Provided text:

****************************************

The other limitations of the study are as follows. The follow-up period was limited to 8 weeks, preventing an assessment of the long-term efficacy of Zn-containing stents in preventing gingivitis recurrence. Additionally, the study was conducted on systemically healthy young adults; therefore, the findings may not be generalisable to older populations or individuals with systemic conditions affecting periodontal health. Although the sample size of 41 participants is consistent with similar randomised controlled trials on gingivitis, the limited cohort size restricts the generalisability of our findings. Furthermore, lifestyle parameters that may potentially affect gingival inflammation and immune response, such as diet (eg, antioxidant intake), stress levels, and sleep patterns, were not assessed or controlled for in this study. Moreover, it should be considered that both compliance with stent usage and the duration of use were based solely on patients’ self-reported statements, and the actual wearing time was not objectively measured. This represents a methodological limitation, as self-reported data may be subject to recall bias or overestimation. Future studies involving larger and more diverse populations, objective measurement of stent compliance, longer follow-up periods, and consideration of these lifestyle factors are necessary to confirm and extend these results.
Despite these limitations, the clinical relevance of this study lies in demonstrating that the adjunctive use of zinc-containing stents can statistically significantly improve gingival health in patients with plaque-induced gingivitis. The findings provide additional evidence supporting the development of site-specific and controlled-release drug delivery systems in periodontal therapy. Given the growing interest in personalised and minimally invasive dental treatments, zinc-containing stents may represent a promising adjunctive treatment option for improving clinical outcomes in individuals who are unable to achieve optimal mechanical plaque control.

****************************************

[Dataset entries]
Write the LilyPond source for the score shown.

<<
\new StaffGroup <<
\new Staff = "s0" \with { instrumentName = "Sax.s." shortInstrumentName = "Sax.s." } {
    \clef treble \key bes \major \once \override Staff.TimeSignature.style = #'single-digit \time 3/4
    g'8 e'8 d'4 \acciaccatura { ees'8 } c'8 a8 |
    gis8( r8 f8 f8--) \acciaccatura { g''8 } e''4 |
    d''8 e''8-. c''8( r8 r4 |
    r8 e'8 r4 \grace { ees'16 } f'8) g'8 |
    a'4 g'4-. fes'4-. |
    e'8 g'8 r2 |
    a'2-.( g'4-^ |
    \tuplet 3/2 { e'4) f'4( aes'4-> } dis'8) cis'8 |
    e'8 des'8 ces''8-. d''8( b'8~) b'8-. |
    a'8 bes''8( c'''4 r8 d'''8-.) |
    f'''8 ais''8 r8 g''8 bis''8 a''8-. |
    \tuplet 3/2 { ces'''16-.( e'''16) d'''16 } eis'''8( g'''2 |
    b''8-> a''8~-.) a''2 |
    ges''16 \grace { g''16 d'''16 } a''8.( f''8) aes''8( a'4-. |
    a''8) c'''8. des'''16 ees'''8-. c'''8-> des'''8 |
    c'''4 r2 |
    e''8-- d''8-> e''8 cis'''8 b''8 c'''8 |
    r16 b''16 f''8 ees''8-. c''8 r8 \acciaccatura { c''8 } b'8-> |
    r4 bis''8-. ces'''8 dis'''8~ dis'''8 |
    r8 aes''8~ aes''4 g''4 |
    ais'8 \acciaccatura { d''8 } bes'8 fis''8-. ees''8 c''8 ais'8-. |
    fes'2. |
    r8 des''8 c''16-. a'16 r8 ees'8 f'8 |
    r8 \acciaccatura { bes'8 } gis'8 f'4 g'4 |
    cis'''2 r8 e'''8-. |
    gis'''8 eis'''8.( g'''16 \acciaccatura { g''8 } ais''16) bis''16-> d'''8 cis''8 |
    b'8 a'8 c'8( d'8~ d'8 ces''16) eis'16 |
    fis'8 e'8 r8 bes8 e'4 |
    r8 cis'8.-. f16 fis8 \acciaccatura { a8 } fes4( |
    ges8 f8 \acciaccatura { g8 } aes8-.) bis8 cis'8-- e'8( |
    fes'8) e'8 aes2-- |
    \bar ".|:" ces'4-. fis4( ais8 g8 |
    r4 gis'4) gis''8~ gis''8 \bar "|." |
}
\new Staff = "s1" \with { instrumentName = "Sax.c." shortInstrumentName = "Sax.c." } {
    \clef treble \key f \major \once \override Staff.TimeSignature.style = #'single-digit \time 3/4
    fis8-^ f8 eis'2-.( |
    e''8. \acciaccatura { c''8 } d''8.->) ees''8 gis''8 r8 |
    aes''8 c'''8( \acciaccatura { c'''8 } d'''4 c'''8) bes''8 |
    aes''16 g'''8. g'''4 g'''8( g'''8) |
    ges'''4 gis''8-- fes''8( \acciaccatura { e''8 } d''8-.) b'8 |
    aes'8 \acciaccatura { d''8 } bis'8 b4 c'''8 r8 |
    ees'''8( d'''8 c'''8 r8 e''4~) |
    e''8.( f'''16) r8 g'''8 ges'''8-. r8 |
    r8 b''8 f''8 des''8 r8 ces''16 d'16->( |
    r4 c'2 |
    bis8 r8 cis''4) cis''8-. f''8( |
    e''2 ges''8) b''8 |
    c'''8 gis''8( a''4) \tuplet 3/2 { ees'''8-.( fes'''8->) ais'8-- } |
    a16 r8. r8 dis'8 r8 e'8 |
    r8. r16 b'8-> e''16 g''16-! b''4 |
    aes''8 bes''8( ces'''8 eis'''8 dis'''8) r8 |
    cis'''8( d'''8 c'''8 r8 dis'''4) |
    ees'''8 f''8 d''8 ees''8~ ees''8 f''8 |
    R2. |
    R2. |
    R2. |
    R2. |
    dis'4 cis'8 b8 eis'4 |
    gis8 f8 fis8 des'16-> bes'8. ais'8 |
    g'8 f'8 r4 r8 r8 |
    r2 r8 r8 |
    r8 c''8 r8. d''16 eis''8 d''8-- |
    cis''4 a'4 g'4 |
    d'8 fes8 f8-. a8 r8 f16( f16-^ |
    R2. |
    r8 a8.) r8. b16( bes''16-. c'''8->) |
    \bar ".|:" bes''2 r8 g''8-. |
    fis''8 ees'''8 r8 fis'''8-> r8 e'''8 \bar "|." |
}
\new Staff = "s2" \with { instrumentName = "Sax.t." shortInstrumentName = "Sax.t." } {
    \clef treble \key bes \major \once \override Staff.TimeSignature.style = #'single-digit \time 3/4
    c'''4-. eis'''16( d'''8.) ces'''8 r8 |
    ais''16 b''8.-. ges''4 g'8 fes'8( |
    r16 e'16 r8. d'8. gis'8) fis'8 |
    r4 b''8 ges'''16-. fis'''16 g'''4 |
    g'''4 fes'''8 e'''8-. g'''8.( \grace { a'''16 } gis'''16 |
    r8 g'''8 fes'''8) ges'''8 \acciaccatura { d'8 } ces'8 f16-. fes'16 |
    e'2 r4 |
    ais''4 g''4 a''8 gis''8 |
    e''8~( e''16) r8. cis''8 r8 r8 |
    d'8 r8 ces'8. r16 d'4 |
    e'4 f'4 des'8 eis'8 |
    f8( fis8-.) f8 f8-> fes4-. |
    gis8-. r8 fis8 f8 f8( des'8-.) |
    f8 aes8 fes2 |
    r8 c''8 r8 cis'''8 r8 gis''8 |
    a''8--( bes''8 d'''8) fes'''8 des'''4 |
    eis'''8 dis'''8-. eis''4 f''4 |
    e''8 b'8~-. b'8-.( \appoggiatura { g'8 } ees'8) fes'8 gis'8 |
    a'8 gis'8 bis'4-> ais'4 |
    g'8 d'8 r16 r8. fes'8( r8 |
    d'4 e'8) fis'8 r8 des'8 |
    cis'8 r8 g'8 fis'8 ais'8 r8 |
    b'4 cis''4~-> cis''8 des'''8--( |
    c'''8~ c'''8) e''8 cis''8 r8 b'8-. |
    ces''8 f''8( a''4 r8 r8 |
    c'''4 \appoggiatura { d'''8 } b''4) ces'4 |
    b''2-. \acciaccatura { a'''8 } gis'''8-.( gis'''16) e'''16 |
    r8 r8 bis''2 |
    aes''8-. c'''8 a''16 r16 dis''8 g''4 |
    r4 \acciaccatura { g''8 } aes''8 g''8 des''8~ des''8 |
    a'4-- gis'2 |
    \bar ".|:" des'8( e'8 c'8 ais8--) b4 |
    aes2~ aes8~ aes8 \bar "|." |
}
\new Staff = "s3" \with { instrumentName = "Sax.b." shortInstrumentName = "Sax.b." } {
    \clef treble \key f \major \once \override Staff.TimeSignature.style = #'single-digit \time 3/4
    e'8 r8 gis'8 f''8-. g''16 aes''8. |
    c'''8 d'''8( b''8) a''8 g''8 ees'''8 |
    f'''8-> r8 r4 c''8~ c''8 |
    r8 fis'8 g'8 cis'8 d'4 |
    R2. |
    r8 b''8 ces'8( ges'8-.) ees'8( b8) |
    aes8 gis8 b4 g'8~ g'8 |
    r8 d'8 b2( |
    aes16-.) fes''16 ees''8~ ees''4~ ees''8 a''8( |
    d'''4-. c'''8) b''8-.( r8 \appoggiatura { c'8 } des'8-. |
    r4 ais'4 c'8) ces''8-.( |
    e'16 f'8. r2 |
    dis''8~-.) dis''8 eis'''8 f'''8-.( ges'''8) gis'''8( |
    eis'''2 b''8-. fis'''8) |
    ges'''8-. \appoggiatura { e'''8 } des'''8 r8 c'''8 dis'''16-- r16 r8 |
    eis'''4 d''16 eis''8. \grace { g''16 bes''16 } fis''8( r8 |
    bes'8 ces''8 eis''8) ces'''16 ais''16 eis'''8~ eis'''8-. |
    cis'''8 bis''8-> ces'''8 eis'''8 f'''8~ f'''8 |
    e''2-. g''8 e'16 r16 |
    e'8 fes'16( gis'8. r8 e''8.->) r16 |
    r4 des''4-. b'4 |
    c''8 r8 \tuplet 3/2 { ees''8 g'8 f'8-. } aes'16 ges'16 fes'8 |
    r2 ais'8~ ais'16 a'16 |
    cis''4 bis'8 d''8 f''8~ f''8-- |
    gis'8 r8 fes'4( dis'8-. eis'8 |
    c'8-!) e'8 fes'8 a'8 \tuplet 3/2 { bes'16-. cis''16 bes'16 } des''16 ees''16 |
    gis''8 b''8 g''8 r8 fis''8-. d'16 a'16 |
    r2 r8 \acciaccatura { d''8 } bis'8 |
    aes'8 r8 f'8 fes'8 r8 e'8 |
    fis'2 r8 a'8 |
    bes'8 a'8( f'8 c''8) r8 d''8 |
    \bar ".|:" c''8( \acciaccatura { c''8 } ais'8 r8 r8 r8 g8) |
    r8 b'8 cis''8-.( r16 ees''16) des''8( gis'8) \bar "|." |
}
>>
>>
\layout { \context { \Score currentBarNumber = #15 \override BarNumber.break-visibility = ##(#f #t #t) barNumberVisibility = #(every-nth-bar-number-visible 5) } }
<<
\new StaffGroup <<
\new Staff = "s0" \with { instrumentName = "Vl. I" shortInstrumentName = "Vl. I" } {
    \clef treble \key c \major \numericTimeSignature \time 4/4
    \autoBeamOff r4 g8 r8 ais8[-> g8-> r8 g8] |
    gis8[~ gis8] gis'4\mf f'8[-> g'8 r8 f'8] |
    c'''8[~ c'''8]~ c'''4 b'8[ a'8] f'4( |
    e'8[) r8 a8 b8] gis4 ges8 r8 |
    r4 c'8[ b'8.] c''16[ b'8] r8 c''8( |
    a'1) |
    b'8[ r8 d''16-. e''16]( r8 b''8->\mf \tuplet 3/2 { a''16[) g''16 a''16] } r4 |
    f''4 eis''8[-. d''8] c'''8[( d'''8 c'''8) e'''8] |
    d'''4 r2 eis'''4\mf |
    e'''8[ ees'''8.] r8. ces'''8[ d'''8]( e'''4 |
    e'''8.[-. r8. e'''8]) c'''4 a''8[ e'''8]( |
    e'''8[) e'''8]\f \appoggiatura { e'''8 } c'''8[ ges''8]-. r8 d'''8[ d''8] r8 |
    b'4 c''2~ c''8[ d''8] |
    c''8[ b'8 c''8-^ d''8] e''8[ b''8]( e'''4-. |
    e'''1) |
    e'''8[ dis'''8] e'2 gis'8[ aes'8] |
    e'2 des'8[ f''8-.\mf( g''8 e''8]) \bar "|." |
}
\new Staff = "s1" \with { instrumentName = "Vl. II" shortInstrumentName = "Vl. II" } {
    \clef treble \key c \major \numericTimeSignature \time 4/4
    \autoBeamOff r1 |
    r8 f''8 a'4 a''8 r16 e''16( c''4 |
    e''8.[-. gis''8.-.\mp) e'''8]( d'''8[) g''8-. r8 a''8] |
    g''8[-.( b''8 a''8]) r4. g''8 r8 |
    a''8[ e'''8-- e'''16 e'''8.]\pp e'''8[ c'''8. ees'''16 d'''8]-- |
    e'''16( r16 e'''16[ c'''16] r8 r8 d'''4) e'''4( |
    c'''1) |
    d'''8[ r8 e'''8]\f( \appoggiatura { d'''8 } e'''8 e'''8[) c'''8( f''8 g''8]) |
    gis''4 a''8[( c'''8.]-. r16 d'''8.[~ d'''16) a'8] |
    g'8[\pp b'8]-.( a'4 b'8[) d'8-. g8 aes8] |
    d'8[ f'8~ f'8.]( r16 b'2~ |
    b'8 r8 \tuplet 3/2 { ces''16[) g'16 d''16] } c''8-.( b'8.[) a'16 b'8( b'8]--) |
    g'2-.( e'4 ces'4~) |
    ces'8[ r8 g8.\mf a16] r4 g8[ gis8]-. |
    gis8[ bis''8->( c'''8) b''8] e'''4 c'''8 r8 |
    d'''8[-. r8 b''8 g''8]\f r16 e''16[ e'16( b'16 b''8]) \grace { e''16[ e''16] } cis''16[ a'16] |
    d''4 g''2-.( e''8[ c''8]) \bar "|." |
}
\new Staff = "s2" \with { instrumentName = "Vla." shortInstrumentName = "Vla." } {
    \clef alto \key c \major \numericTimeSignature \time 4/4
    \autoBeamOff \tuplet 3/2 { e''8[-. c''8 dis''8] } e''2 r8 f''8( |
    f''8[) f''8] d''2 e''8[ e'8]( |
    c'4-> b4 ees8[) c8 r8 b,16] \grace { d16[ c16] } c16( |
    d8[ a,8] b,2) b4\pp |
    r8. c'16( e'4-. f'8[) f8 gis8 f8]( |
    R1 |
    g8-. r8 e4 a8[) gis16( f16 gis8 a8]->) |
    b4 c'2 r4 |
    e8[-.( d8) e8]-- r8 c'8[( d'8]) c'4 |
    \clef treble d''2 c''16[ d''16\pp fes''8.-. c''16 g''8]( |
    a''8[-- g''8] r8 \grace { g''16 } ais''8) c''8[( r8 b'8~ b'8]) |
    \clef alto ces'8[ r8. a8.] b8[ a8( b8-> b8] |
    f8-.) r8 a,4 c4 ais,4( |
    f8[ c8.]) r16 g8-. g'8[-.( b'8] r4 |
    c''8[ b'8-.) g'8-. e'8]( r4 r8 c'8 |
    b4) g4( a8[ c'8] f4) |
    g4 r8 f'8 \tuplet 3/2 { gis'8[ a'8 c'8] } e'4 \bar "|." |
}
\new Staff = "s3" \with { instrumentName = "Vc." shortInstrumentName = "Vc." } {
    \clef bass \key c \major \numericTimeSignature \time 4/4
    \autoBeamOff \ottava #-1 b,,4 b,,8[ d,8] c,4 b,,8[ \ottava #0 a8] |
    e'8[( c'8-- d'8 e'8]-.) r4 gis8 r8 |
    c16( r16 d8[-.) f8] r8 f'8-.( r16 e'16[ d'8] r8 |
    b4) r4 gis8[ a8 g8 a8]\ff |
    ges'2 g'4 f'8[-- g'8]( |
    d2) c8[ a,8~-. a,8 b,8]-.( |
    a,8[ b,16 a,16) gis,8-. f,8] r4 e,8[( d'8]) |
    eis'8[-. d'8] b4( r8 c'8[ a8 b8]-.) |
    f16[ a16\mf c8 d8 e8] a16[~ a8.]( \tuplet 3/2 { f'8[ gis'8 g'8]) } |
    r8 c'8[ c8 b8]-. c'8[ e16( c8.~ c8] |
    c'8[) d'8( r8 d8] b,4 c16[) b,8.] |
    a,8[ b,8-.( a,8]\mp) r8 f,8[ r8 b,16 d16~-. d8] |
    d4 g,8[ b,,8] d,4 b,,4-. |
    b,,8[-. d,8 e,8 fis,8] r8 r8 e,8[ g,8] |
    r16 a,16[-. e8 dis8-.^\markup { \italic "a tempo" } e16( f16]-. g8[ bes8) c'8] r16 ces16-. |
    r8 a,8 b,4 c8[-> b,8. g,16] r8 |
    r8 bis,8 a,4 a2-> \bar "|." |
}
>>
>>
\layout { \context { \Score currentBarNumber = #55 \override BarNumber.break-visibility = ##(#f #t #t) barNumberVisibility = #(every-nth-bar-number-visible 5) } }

****************************************

List of tasks:
[A] Quote the passage on zinc-containing stents word for word, starting at "Despite these limitations, the" and ending at "mechanical plaque control.".
[B] Summarize the passage on zinc-containing stents in two sentences.
[C] Continue the passage on zinc-containing stents, starting after its final sentence.

Results for each task:
[A]
Despite these limitations, the clinical relevance of this study lies in demonstrating that the adjunctive use of zinc-containing stents can statistically significantly improve gingival health in patients with plaque-induced gingivitis. The findings provide additional evidence supporting the development of site-specific and controlled-release drug delivery systems in periodontal therapy. Given the growing interest in personalised and minimally invasive dental treatments, zinc-containing stents may represent a promising adjunctive treatment option for improving clinical outcomes in individuals who are unable to achieve optimal mechanical plaque control.

[B] The study was limited by an 8-week follow-up, a small cohort of 41 systemically healthy young adults, unassessed lifestyle factors such as diet, stress, and sleep, and stent compliance based only on self-report. Despite these limitations, it showed that adjunctive zinc-containing stents can statistically significantly improve gingival health in plaque-induced gingivitis, supporting the development of site-specific, controlled-release drug delivery systems in periodontal therapy.

[C]
CONCLUSIONS
In conclusion, the findings of this study suggest that Zn-containing stents provide additional benefits in reducing gingival inflammation beyond mechanical plaque removal alone. The significant reduction in GI scores in the Zn-stent group highlights the potential of Zn-containing biomaterials as an adjunctive approach in gingivitis management. Further long-term studies are warranted to explore the broader clinical applications of Zn-containing stents in periodontal therapy. A comprehensive evaluation of the results indicates that Zn-containing stents may provide significant clinical benefits as a novel and potentially effective adjunctive approach in periodontal therapy.
Acknowledgements
Ethics approval and consent to participate
The study, which was conducted following the ethical rules of the Declaration of Helsinki, was approved by the Ethics Committee of Çukurova University Faculty of Medicine (5 May 2023/133/55).